しかしまた、飛騨方言では現在でも、せんならん・いかんならん、 と言います。しなくっちゃならねえ、いかなくっちゃ、等々の典型的坂東方言の言い回しは 飛騨方言には存在しません。

また飛騨方言の特徴といえば、 形容詞連用形ウ音便(例 うつくしょう(=美しく))、 サ行動詞連用形イ音便(例 金を出いた(=出した))など 各種あり、平安時代からの西側方言の特徴が現在に至っています。 平安時代までは飛騨工が都の言葉を飛騨にもたらして 飛騨方言は純粋な西側方言であったのでしょう。 ただし平安末期には飛騨工の制度は消滅し、 京都の言葉はパッタリと 入ってこなくなったのでしょう。

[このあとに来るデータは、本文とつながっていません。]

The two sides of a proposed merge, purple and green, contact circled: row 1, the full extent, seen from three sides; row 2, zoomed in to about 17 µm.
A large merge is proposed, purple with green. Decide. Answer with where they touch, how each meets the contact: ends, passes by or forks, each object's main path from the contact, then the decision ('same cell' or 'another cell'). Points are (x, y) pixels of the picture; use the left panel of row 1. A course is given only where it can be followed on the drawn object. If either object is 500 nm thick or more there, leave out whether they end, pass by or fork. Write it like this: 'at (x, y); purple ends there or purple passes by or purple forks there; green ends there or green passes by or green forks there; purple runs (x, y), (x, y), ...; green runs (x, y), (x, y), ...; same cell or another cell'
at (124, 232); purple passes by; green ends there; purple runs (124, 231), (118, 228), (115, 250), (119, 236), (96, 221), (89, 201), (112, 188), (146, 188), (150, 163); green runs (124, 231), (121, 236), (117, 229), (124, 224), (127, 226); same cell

そして飛騨地方の鎌倉時代とは、 飛騨の向こう (つまり信州の向こう、甲斐の向こうの鎌倉) の言葉、つまり動詞連用形促音便が陸伝いに飛騨に伝わった時代と考えても 筆者には不思議でも何でもありません。 また信州方言の流入ルートと言えば安房峠、野麦峠等です。
おまけ

そして飛騨の佐七が飛騨の皆様に送る言葉、
"その時、歴史が動いた。 今回の主人公は平家の国・飛騨を滅ぼした木曽義仲です。 ところが無常の世、義仲もすぐに義経に滅ぼされます。 平家から源氏へ時代の変化は飛騨方言史にとっても激動期だったようです。 つまり鎌倉時代とは坂東方言が中部地方を圧倒した時代、 正に方言東西境界線が西に押しやられた時代でした。 つまり、飛騨の中を!乗鞍の天辺から白山の天辺まで!!"